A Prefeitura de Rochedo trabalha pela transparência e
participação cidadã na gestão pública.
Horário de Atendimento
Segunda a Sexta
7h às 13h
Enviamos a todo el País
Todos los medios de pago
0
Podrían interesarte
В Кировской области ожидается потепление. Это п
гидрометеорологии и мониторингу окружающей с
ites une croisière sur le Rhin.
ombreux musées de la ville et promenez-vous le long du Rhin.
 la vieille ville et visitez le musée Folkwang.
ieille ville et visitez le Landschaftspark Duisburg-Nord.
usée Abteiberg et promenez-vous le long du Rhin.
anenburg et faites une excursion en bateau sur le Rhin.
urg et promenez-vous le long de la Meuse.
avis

# Task directions:
Every entry should be transcribed exactly, with nothing omitted.

# Output of the task:
A Prefeitura de Rochedo trabalha pela transparência e
participação cidadã na gestão pública.
Horário de Atendimento
Segunda a Sexta
7h às 13h
Enviamos a todo el País
Todos los medios de pago
0
Podrían interesarte
В Кировской области ожидается потепление. Это п
гидрометеорологии и мониторингу окружающей с
ites une croisière sur le Rhin.
ombreux musées de la ville et promenez-vous le long du Rhin.
 la vieille ville et visitez le musée Folkwang.
ieille ville et visitez le Landschaftspark Duisburg-Nord.
usée Abteiberg et promenez-vous le long du Rhin.
anenburg et faites une excursion en bateau sur le Rhin.
urg et promenez-vous le long de la Meuse.
avis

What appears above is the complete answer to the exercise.